Biological significance and ecology
Transformation affects antibiotic resistance dissemination, virulence factor spread, and metabolic innovation among microbes in habitats ranging from human-associated niches studied at Mayo Clinic and Cleveland Clinic to environmental settings sampled by expeditions from National Oceanic and Atmospheric Administration and US Geological Survey. It shapes microbial community dynamics in biofilms described in studies from Argonne National Laboratory and influences evolutionary outcomes in model ecosystems used by investigators at Princeton University and University of California, Davis. Epidemiological implications have been assessed by public health agencies including the Centers for Disease Control and Prevention and World Health Organization.

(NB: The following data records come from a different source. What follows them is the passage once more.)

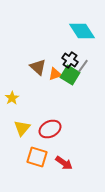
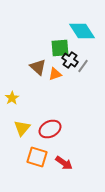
green square: moved 10 px left, 27 px up; rotated 36 degrees counterclockwise
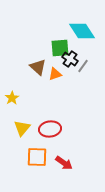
black cross: moved 1 px up
red ellipse: rotated 20 degrees clockwise
orange square: rotated 15 degrees counterclockwise
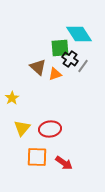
cyan diamond: moved 3 px left, 3 px down
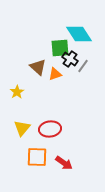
yellow star: moved 5 px right, 6 px up
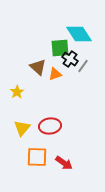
red ellipse: moved 3 px up
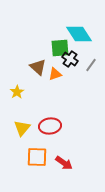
gray line: moved 8 px right, 1 px up
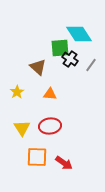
orange triangle: moved 5 px left, 20 px down; rotated 24 degrees clockwise
yellow triangle: rotated 12 degrees counterclockwise
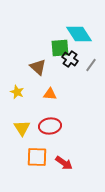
yellow star: rotated 16 degrees counterclockwise
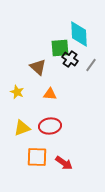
cyan diamond: rotated 32 degrees clockwise
yellow triangle: rotated 42 degrees clockwise
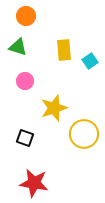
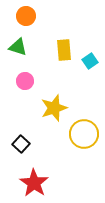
black square: moved 4 px left, 6 px down; rotated 24 degrees clockwise
red star: rotated 24 degrees clockwise
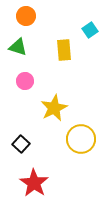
cyan square: moved 31 px up
yellow star: rotated 8 degrees counterclockwise
yellow circle: moved 3 px left, 5 px down
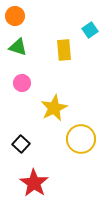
orange circle: moved 11 px left
pink circle: moved 3 px left, 2 px down
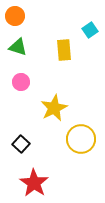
pink circle: moved 1 px left, 1 px up
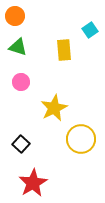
red star: moved 1 px left; rotated 8 degrees clockwise
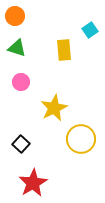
green triangle: moved 1 px left, 1 px down
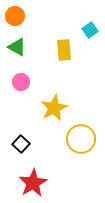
green triangle: moved 1 px up; rotated 12 degrees clockwise
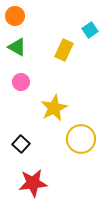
yellow rectangle: rotated 30 degrees clockwise
red star: rotated 24 degrees clockwise
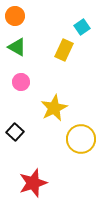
cyan square: moved 8 px left, 3 px up
black square: moved 6 px left, 12 px up
red star: rotated 12 degrees counterclockwise
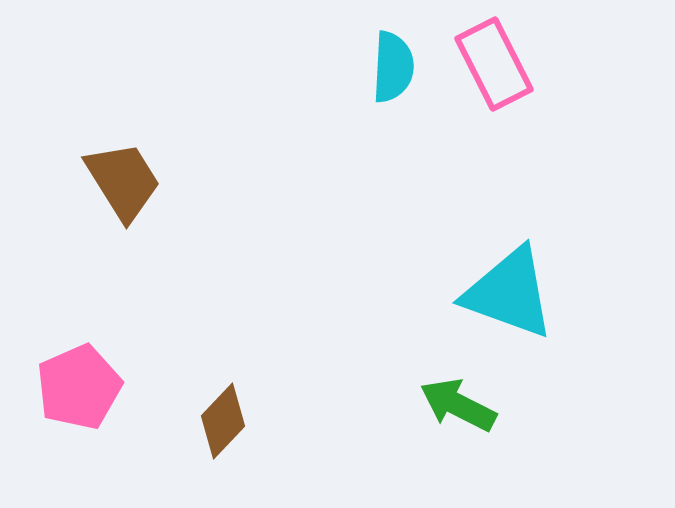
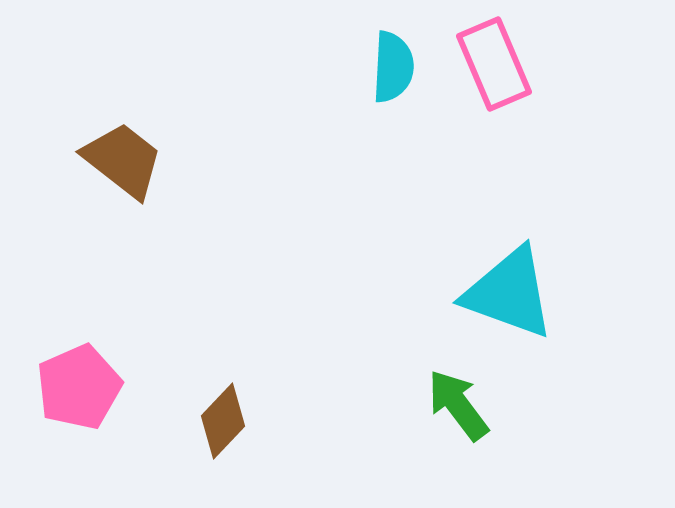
pink rectangle: rotated 4 degrees clockwise
brown trapezoid: moved 21 px up; rotated 20 degrees counterclockwise
green arrow: rotated 26 degrees clockwise
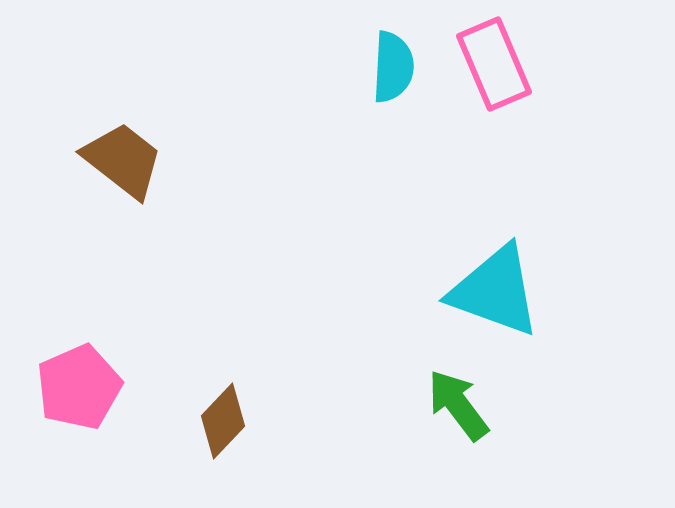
cyan triangle: moved 14 px left, 2 px up
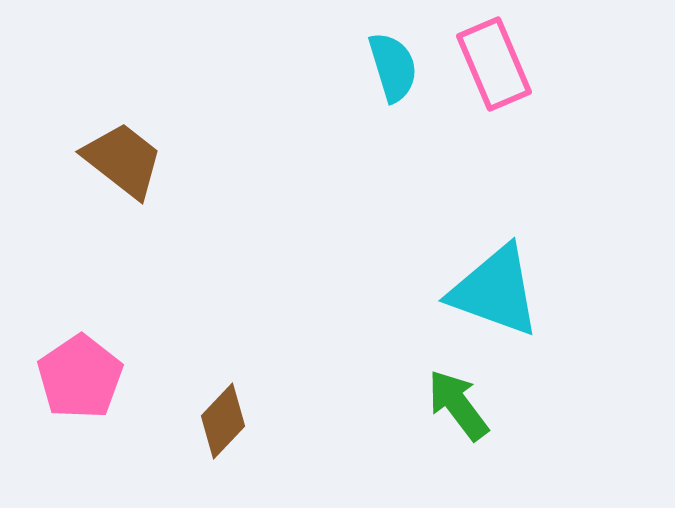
cyan semicircle: rotated 20 degrees counterclockwise
pink pentagon: moved 1 px right, 10 px up; rotated 10 degrees counterclockwise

Laboratory applications and methods
Researchers exploit transformation for genetic mapping, engineered strain construction, and functional genomics using protocols refined at facilities such as Addgene and core services at universities like Yale University and University of Cambridge. Methods include natural competence induction protocols originally developed by labs at University of Copenhagen and transformation assays adapted for clinical isolates by teams at Karolinska Institutet and Imperial College London. Analytical tools used in conjunction include sequencing platforms from Illumina and Pacific Biosciences and bioinformatic pipelines maintained by groups at European Bioinformatics Institute and Broad Institute.
Evolutionary implications and regulation
Transformation contributes to recombination rates, genome plasticity, and horizontal acquisition of adaptive traits, topics addressed in evolutionary syntheses authored at University of Chicago and debated in symposia organized by the Royal Society. Regulation of competence is responsive to environmental cues such as nutrient status, quorum signals, and stressors studied in experiments funded by agencies like the National Science Foundation and European Research Council, and regulatory circuits often involve parallels to systems characterized in model organisms handled at University of California, Berkeley and Cornell University. The role of transformation in long-term evolution has been explored in comparisons between clinical lineages analyzed at Johns Hopkins Hospital and environmental isolates sequenced in projects supported by the Gordon and Betty Moore Foundation.